Following up on my recent to blogs on the Manitoba Court of Appeal case George v. Daily, that decision of the power to cure otherwise defective wills, has been followed in Manitoba and other jurisdictions in Canada, and might likely be followed in British Columbia under sections 58 and 59 of WESA.
McNeil v. Snidor Estate 2008 MBQB 187, another Manitoba decision, followed the George case.
In McNeil, the deceased executed numerous wills . His final will deviated dramatically from his previous five wills.
His final will lacked a second witness, and only witness saw the deceased sign document.
His Executor brought an application to have the last will admitted to probate and passing of accounts.
The application was granted with the court finding that the final will was to be admitted to probate, as the Will embodied the testamentary intent of the testator despite the will’s defects.
The Court found there was a reasonable explanation for the change in distribution of deceased’s estate over his previous wills, and there was no evidence to suggest that deceased lacked necessary testamentary capacity.
19 It is well established that imperfect compliance, even non-compliance, with the formal requirements of The Wills Act may be excused. However, it must be established that the document being propounded was intended by the deceased to have testamentary effect. The court must therefore be satisfied on a balance of probabilities that the writing embodies the testamentary intent of the testator or testatrix [George v. Daily, 115 Man. R. (2d) 27,  M.J. No. 51 (Man. C.A.)].
20 In Kuszak v. Smoley (1987), 46 Man. R. (2d) 14,  M.J. No. 670 (Man. Q.B.), this court considered whether to grant probate under s. 23 of The Wills Act with respect to a document similar to the one in question. As here, in that case, Mr. Kuszak had filled in a printed stationary form of a Last Will and Testament completed in his handwriting and signed on the last page.

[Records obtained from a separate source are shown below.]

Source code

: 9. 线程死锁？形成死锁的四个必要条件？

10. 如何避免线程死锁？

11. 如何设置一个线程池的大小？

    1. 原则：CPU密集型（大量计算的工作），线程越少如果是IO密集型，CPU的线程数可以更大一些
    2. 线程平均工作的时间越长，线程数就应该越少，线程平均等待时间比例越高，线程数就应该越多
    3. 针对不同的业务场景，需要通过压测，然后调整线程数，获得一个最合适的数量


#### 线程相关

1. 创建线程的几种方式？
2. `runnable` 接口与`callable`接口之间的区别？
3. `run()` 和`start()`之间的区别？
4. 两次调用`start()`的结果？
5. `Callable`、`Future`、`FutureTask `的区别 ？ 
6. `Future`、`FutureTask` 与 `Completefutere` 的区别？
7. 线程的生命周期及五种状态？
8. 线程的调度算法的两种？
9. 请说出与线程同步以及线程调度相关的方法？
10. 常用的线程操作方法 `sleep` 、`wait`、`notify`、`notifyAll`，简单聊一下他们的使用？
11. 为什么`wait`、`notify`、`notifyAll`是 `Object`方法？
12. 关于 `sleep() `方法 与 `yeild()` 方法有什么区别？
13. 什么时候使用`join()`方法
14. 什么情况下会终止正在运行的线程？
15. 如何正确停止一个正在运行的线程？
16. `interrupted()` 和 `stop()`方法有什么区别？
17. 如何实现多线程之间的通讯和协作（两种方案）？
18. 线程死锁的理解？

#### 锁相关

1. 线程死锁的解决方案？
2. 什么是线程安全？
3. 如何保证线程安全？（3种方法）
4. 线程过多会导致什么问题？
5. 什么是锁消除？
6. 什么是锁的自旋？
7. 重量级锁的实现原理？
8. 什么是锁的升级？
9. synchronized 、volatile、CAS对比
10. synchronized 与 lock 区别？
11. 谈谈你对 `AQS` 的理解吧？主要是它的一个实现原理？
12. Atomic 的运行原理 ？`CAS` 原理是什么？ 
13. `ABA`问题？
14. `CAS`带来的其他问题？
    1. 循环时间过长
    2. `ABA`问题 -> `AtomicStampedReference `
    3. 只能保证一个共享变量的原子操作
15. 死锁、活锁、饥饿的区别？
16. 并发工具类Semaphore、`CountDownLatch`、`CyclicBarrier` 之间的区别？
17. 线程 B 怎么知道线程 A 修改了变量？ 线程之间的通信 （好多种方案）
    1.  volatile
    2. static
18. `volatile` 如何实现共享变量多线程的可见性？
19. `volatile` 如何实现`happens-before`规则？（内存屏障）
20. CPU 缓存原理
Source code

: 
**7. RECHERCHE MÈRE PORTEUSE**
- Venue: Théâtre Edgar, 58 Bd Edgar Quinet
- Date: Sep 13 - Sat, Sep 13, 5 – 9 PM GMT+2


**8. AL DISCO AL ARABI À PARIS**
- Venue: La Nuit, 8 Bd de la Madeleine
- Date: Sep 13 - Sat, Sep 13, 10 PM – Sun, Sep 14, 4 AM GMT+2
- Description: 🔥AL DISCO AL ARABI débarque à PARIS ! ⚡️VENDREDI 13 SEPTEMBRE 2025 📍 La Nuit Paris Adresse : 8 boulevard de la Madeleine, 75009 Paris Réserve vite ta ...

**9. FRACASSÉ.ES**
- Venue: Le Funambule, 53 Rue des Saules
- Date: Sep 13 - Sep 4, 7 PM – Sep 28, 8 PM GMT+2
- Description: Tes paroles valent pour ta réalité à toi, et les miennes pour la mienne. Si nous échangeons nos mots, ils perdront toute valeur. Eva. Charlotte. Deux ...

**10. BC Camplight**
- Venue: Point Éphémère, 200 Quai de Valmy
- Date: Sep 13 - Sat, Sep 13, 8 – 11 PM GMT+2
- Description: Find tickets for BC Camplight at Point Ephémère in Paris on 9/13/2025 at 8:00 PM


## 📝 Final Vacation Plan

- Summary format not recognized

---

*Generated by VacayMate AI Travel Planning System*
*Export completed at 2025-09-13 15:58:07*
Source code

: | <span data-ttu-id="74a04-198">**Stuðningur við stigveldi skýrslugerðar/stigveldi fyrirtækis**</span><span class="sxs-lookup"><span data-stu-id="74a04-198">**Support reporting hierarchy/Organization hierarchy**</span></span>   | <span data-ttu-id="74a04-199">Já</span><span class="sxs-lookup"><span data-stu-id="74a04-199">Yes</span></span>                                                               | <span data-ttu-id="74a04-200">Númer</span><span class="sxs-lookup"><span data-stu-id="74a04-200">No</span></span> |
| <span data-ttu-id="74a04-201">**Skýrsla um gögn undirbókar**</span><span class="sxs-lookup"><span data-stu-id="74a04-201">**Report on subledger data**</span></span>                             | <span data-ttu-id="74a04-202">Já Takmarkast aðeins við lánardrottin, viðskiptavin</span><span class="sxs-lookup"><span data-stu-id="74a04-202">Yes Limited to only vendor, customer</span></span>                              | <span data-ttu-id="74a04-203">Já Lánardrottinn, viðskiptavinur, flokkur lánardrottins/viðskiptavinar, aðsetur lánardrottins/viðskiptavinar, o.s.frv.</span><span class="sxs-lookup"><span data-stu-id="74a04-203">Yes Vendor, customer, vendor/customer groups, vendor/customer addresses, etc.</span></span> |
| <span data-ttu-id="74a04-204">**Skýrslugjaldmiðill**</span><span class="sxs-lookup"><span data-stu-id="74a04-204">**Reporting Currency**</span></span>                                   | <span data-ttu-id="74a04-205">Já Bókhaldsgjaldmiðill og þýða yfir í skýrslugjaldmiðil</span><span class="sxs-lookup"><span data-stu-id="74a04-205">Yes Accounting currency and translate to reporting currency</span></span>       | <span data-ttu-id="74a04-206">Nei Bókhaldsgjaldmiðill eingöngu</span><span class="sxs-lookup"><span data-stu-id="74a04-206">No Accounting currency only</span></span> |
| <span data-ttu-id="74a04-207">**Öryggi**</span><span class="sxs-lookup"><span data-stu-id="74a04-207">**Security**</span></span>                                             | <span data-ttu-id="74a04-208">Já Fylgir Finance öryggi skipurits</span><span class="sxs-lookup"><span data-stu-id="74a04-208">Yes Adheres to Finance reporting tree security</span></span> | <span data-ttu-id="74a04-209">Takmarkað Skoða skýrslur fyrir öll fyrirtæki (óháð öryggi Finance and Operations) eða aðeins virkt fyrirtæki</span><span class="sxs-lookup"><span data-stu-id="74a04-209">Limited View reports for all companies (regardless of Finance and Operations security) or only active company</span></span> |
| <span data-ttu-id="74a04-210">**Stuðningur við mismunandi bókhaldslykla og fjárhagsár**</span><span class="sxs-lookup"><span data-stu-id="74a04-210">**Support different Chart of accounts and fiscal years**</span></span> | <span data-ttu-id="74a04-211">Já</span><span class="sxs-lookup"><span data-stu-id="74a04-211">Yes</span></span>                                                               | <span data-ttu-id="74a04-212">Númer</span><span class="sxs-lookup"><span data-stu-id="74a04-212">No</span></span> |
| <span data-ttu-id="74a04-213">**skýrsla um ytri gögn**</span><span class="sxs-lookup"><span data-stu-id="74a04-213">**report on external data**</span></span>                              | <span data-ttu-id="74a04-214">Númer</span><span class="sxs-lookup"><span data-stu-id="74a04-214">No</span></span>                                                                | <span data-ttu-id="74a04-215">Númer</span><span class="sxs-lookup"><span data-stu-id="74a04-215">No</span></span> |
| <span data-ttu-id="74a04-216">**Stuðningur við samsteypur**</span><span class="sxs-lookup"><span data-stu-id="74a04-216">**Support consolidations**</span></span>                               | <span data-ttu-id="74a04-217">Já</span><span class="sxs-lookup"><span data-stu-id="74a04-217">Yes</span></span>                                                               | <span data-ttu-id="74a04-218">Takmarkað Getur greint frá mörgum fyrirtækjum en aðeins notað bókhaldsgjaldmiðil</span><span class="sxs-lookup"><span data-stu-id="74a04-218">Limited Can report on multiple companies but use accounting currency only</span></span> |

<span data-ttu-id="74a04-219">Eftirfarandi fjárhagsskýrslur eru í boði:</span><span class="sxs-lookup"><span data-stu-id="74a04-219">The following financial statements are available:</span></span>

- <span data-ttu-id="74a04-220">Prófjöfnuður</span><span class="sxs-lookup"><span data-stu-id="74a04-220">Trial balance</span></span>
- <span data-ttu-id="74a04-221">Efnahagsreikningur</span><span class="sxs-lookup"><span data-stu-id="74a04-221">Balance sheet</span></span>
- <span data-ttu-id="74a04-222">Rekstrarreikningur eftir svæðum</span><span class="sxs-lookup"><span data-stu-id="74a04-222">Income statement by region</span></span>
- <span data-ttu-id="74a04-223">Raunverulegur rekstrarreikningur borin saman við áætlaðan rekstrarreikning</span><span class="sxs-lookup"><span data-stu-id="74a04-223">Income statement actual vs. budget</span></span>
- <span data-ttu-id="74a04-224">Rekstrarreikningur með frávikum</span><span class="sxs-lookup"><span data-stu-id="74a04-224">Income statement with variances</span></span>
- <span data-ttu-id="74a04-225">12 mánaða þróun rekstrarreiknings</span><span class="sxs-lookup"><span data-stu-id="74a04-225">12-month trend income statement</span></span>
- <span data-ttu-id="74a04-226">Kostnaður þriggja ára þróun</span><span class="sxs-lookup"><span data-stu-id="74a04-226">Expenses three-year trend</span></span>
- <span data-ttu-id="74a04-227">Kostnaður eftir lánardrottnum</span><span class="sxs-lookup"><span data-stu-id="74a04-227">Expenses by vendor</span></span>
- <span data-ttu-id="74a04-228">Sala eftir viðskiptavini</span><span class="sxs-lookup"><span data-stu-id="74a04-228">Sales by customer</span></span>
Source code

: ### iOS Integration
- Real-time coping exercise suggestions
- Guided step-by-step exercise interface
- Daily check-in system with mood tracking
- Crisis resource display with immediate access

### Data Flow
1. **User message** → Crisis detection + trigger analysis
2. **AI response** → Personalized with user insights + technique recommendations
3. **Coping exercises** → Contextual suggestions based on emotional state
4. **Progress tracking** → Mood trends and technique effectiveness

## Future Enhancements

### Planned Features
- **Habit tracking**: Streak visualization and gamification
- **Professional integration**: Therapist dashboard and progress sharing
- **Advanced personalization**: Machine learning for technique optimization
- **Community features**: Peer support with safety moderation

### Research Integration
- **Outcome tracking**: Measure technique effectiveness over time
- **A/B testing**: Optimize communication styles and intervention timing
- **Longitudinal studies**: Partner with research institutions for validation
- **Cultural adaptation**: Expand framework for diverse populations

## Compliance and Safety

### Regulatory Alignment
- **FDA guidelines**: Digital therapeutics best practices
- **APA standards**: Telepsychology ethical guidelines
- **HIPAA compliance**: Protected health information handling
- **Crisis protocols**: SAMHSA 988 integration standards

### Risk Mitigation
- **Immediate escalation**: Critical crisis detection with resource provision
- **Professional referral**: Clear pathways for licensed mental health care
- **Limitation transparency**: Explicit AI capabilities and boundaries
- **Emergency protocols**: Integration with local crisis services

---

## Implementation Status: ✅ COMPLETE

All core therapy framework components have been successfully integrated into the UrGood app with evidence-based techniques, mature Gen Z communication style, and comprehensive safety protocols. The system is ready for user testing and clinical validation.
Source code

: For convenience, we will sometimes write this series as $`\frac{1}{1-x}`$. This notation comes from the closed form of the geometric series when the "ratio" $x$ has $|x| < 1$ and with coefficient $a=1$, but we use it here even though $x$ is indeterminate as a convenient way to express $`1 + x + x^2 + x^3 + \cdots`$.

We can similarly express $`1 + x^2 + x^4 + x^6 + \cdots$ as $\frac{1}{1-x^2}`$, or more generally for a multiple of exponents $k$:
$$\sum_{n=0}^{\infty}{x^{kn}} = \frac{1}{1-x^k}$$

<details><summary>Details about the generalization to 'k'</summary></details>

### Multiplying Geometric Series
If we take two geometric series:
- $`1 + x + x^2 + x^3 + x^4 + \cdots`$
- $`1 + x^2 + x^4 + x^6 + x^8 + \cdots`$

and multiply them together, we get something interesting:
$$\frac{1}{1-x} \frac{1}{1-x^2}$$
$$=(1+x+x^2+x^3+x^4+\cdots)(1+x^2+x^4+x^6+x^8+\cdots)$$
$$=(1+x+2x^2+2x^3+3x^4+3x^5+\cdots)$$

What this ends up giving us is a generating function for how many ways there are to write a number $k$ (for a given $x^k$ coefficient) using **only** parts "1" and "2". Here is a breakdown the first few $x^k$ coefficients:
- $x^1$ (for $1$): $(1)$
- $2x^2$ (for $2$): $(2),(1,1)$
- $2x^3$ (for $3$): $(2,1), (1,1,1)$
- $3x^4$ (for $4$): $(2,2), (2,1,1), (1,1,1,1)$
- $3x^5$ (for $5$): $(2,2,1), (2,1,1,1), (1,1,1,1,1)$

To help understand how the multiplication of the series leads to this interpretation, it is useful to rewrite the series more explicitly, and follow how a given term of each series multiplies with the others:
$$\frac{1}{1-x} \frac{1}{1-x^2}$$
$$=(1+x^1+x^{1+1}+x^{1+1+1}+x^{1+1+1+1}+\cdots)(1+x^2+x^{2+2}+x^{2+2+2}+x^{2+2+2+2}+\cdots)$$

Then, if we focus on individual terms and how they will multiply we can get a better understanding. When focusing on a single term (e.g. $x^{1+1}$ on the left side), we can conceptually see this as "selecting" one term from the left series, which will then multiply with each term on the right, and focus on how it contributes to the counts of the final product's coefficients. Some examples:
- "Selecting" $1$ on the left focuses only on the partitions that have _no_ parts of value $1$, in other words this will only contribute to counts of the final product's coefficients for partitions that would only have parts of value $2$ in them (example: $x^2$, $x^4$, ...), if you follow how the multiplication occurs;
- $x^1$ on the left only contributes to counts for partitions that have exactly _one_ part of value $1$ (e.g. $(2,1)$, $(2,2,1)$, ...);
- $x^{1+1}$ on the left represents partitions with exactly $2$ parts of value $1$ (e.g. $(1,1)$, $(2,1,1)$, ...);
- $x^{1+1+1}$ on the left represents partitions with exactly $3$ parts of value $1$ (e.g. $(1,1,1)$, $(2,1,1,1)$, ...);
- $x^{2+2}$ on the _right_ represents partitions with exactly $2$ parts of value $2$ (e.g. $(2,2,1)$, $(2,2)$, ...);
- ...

Although the Will was defective due to lack of appropriate signatures by witnesses, the court granted probate to the document as a whole after considering the following factors:
(1) the printed form was completed entirely by the deceased in his own handwriting and bore his signature in four places;
(2) the printed form identified the document as a Will and was completed properly by the deceased;
(3) the deceased was careful to deal with all of his estate and to appoint an executor;
(4) the date was inserted in four places; and
(5) there was nothing before the court that suggested that the document did not embody the intent of the testator.
21 With respect to the Last Will and Testament dated March 2, 2005, it was noted by counsel for the applicant that:
(1) the deceased revokes his earlier Last Will and Testaments and the specific dispositions therein, expresses his intent in respect of who should not receive the proceeds of his estate and disposes of the residue of his estate;
(2) the document appoints an executor and provides him with instructions for the management of the estate including funeral and burial arrangements;
(3) the document is entitled “Will” on the top of the first page;
(4) each blank space on the form, with the exception of the final space for the second witness and one space (where the name of the executor appears instead of the name of the testator) has been completed properly in the deceased’s handwriting;
(5) the deceased has signed the second and third page of the Will; and
(6) the deceased had Estelle Cummings sign the document as a witness, albeit at a later date.
22 In keeping with the rationale articulated in Kuszak v. Smoley, (supra), I am satisfied that all of these factors demonstrate it was Mr. Snidor’s intention that the testamentary document dated March 2, 2005 be effected. This is also supported by the evidence of the applicant whose evidence I find to be trustworthy and reliable, and there is no evidence before the court to the contrary.
23 I am also satisfied that there is a reasonable explanation for the change in the distribution of the deceased’s estate over his previous Last Will and Testaments as already noted. There is also no evidence before the court to suggest that Mr. Snidor lacked the necessary testamentary capacity and Mr. McNeil’s evidence supports a finding that he did. There is also no evidence in any way to impair the general presumption against intestacy which is applicable.